In its apology, the HSE, whom, I have to admit, now puts me in mind of Lady Macbeth, but without the sincerity, said the care Grace was meted out “fell short of the compassionate, caring and personalised support that she was entitled to.” No s**t Sherlock! And the tragedy is, Grace’s unbearable abuse led to her childhood and her innocence being stolen.
And, while some may feel her settlement was large, believe me when I tell you that no amount of money will ever compensate this young woman for the life she has lost, and, despite it coming from the taxpayers’ purse, she deserves every euro of it.
I wish Grace an abundance of happiness and healing, but above all I wish her peace. As a mother, I extend my sincere empathy and compassion to Grace’s mammy who must be absolutely inconsolable but who needs to know that she too is a victim of a failed and toxic ‘system.’
Forget Coronation Street, we have Holles Street!
Wow folks, does anyone else think the whole National Maternity Hospital drama has reached a kind of soap opera status with a seedy tabloid appeal complete with a family feud starring the dashing Dr. Peter Boylan and his beautiful sister-in-law, Dr. Rhona Mahony, in the lead roles?
Last week it was a case of me trying to contain my annoyance when news broke that the Sisters of (no) Charity were to be given sole ownership of the new NMH; but this week I’m struggling to contain my amusement given the petty text message exchanges generated by the board…or was that the bored?

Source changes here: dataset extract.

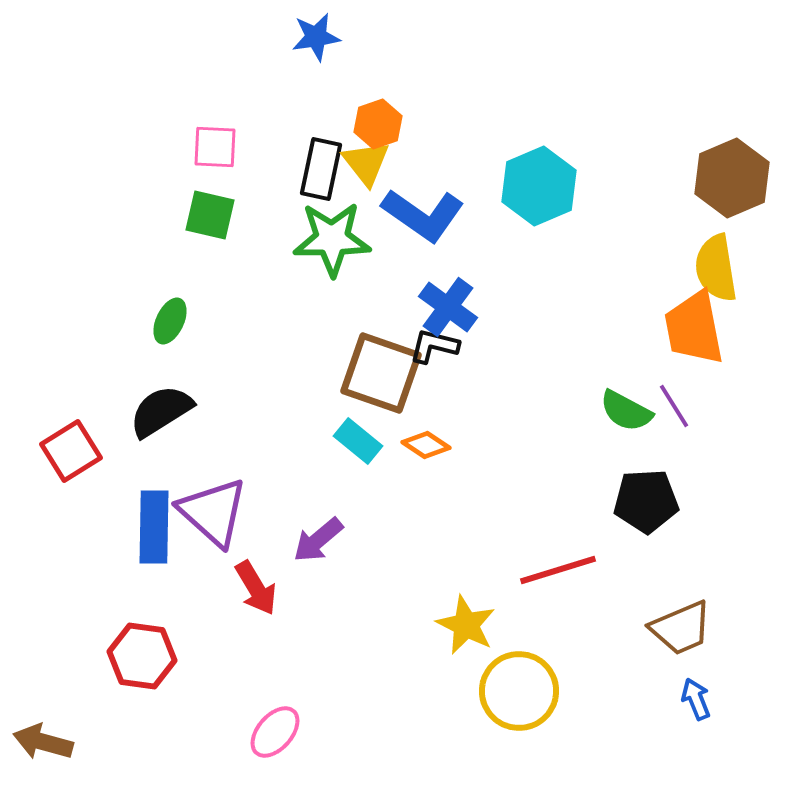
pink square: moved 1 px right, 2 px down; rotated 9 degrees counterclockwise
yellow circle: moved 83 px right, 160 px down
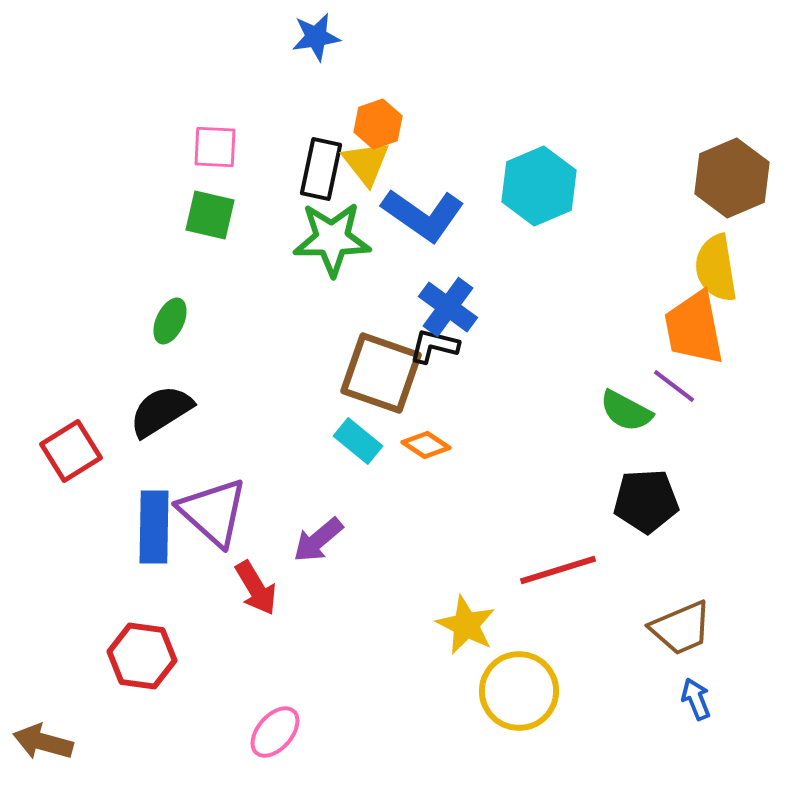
purple line: moved 20 px up; rotated 21 degrees counterclockwise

Now I could be devilishly subtle and simply accept I believe a strong woman like Dr. Mahony really feels “the text (from her bro-in-law) was quite intimidating and quite unacceptable” but here’s the thing – I need to be blunt, ‘cos otherwise how will Rhona et al, ever get my point – which is this…turning over the medical and emotional care of women to a religious order that presided over abuse is akin to throwing a bottle of JD into the middle of an AA meeting…it ain’t gonna end well!

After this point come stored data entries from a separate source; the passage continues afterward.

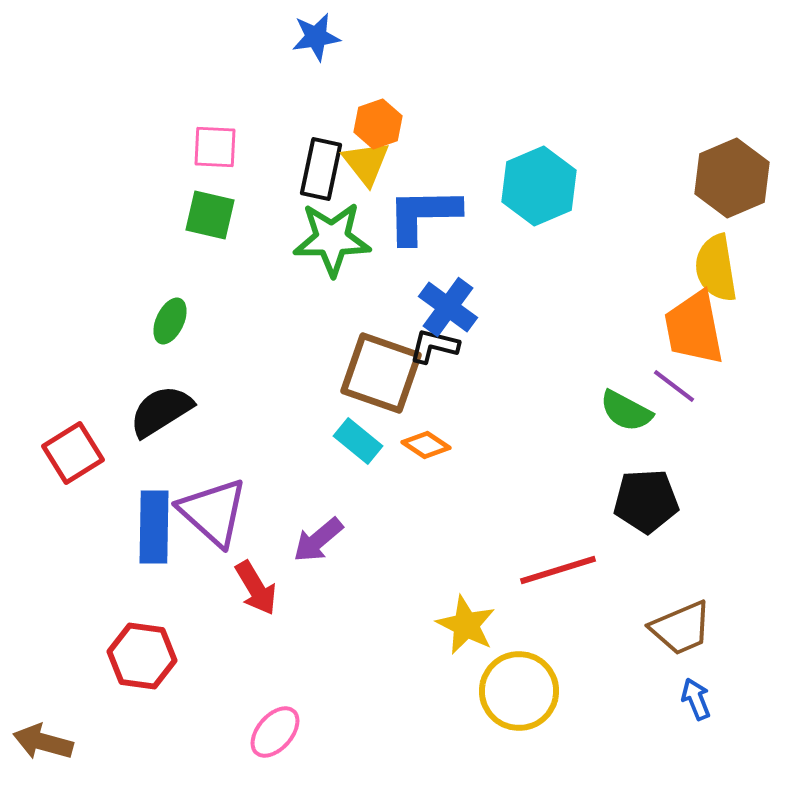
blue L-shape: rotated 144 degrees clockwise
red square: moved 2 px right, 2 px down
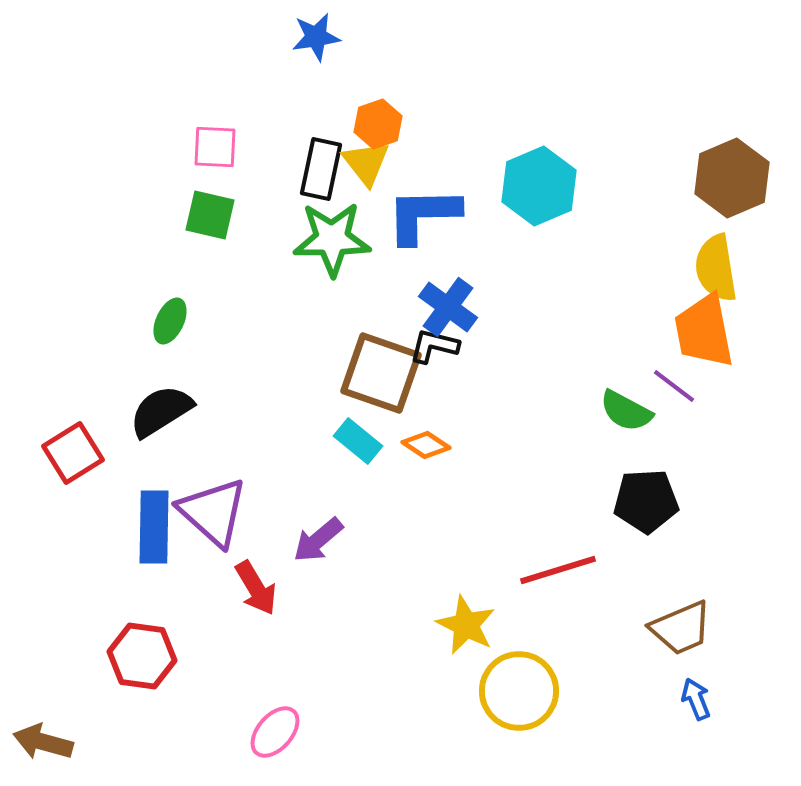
orange trapezoid: moved 10 px right, 3 px down
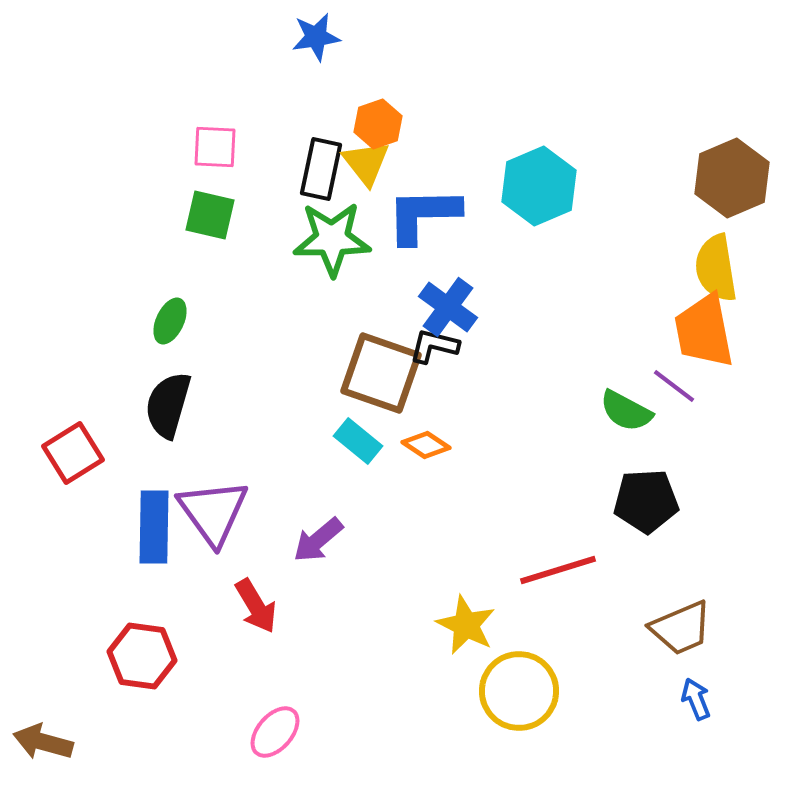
black semicircle: moved 7 px right, 6 px up; rotated 42 degrees counterclockwise
purple triangle: rotated 12 degrees clockwise
red arrow: moved 18 px down
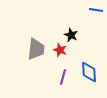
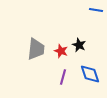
black star: moved 8 px right, 10 px down
red star: moved 1 px right, 1 px down
blue diamond: moved 1 px right, 2 px down; rotated 15 degrees counterclockwise
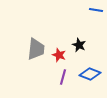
red star: moved 2 px left, 4 px down
blue diamond: rotated 50 degrees counterclockwise
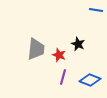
black star: moved 1 px left, 1 px up
blue diamond: moved 6 px down
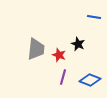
blue line: moved 2 px left, 7 px down
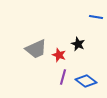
blue line: moved 2 px right
gray trapezoid: rotated 60 degrees clockwise
blue diamond: moved 4 px left, 1 px down; rotated 15 degrees clockwise
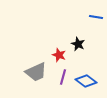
gray trapezoid: moved 23 px down
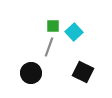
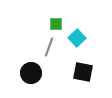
green square: moved 3 px right, 2 px up
cyan square: moved 3 px right, 6 px down
black square: rotated 15 degrees counterclockwise
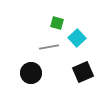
green square: moved 1 px right, 1 px up; rotated 16 degrees clockwise
gray line: rotated 60 degrees clockwise
black square: rotated 35 degrees counterclockwise
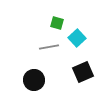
black circle: moved 3 px right, 7 px down
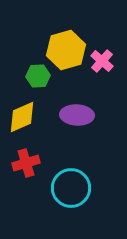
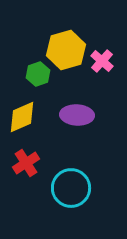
green hexagon: moved 2 px up; rotated 15 degrees counterclockwise
red cross: rotated 16 degrees counterclockwise
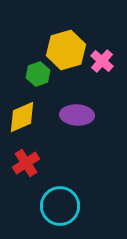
cyan circle: moved 11 px left, 18 px down
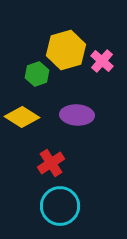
green hexagon: moved 1 px left
yellow diamond: rotated 56 degrees clockwise
red cross: moved 25 px right
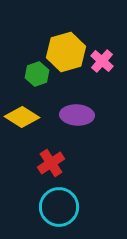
yellow hexagon: moved 2 px down
cyan circle: moved 1 px left, 1 px down
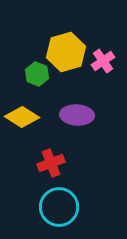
pink cross: moved 1 px right; rotated 15 degrees clockwise
green hexagon: rotated 20 degrees counterclockwise
red cross: rotated 12 degrees clockwise
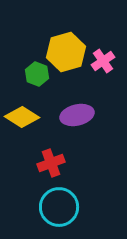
purple ellipse: rotated 16 degrees counterclockwise
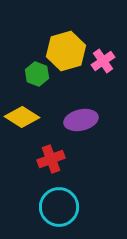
yellow hexagon: moved 1 px up
purple ellipse: moved 4 px right, 5 px down
red cross: moved 4 px up
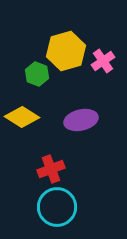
red cross: moved 10 px down
cyan circle: moved 2 px left
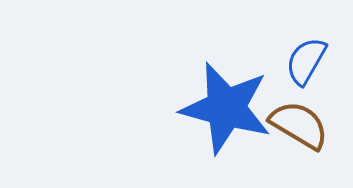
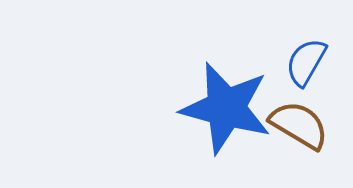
blue semicircle: moved 1 px down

Look, this entire farce looks so bad for these intelligent people and I for one find it quite disturbing that, when they’re not squabbling, their day job is to deliver babies! For God’s sake, grow up the lot of ya!
Depression is NOT a sign of weakness
I find it very worrying that sadly, according to a survey carried out by See Change, approximately four in 10 people living in Ireland would hide the fact they had a mental health problem from others. How heartbreaking is that, readers?
And so, this Saturday, 6th of May, Pieta House’s Darkness into Light Walk, which aims to remove the stigma of mental illness by providing what has become a vital lifesaving help and support service to those who need it, takes place across four continents around the globe.
But here, in our own little corner of the world, County Roscommon has four meeting points…at Ballaghaderreen, Boyle, Castlerea and Roscommon Town, at 4.15 am, and I’d like to urge anyone who can support this initiative to please do so.
You see folks, depression is not unique, nor is it a sign of weakness; we all have our sad days, we all feel vulnerable, and we all struggle at some stage of our lives. However, some of us may have that internal message bearer telling us if we speak out and reveal our soul-crushing feelings, we’ll be ridiculed. We won’t.
Remember, depression is not you, depression is an illness; an illness that isn’t visual; I mean you don’t wear a bandage for it, so if you look ‘normal’ then people assume you are feeling ‘normal,’ however if this is not the case, please tell someone. They don’t need to understand why you’re feeling this way…just that you are, and that you need their support, and above all, their love.
* Samaritans Helpline – call 116 123 – free, any time from any ‘phone.